Exercise instructions:
Reproduce the lines of the listing from the line with "FIFA dans sa" up to and including the line with "officiel de la FIFA", substituting "tournois" for "compétitions" and leaving everything else unaltered.

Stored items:

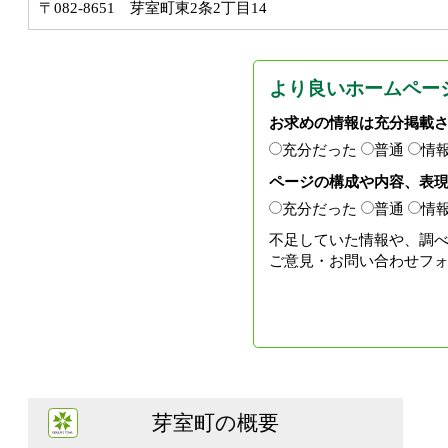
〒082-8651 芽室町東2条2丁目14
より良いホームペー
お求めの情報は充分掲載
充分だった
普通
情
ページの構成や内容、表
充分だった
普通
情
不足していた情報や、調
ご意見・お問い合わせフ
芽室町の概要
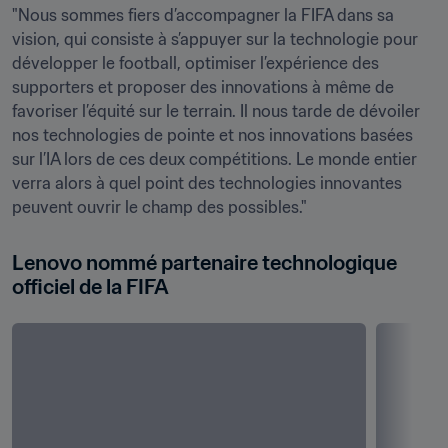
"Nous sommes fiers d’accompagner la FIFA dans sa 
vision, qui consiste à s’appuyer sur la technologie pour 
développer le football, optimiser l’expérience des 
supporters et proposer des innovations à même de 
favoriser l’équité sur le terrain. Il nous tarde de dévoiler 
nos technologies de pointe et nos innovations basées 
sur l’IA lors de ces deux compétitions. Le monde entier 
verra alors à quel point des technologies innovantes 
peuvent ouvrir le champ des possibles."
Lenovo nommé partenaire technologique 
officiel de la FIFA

---

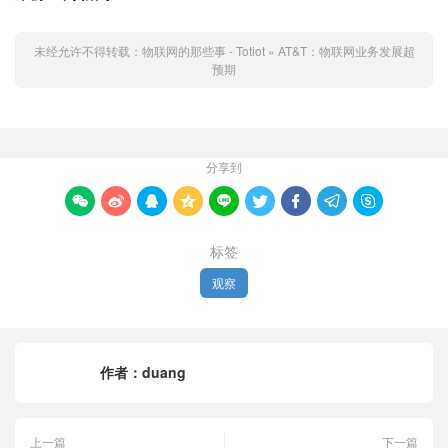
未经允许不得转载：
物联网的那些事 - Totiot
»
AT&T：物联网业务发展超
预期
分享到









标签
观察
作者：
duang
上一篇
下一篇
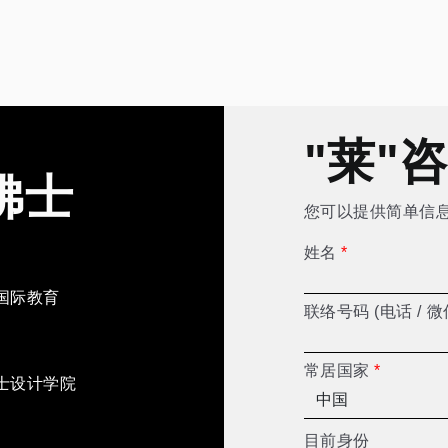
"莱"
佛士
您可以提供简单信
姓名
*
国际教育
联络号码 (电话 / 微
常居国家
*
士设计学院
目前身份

* * *

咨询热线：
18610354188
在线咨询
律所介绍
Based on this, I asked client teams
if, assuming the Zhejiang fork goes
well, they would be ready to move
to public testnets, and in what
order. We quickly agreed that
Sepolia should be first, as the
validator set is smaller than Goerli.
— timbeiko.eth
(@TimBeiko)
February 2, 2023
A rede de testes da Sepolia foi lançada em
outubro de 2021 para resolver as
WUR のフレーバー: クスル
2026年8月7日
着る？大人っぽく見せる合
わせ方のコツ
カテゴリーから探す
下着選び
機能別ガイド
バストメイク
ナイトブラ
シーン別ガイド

Solved problem:
"Nous sommes fiers d’accompagner la FIFA dans sa 
vision, qui consiste à s’appuyer sur la technologie pour 
développer le football, optimiser l’expérience des 
supporters et proposer des innovations à même de 
favoriser l’équité sur le terrain. Il nous tarde de dévoiler 
nos technologies de pointe et nos innovations basées 
sur l’IA lors de ces deux tournois. Le monde entier 
verra alors à quel point des technologies innovantes 
peuvent ouvrir le champ des possibles."
Lenovo nommé partenaire technologique 
officiel de la FIFA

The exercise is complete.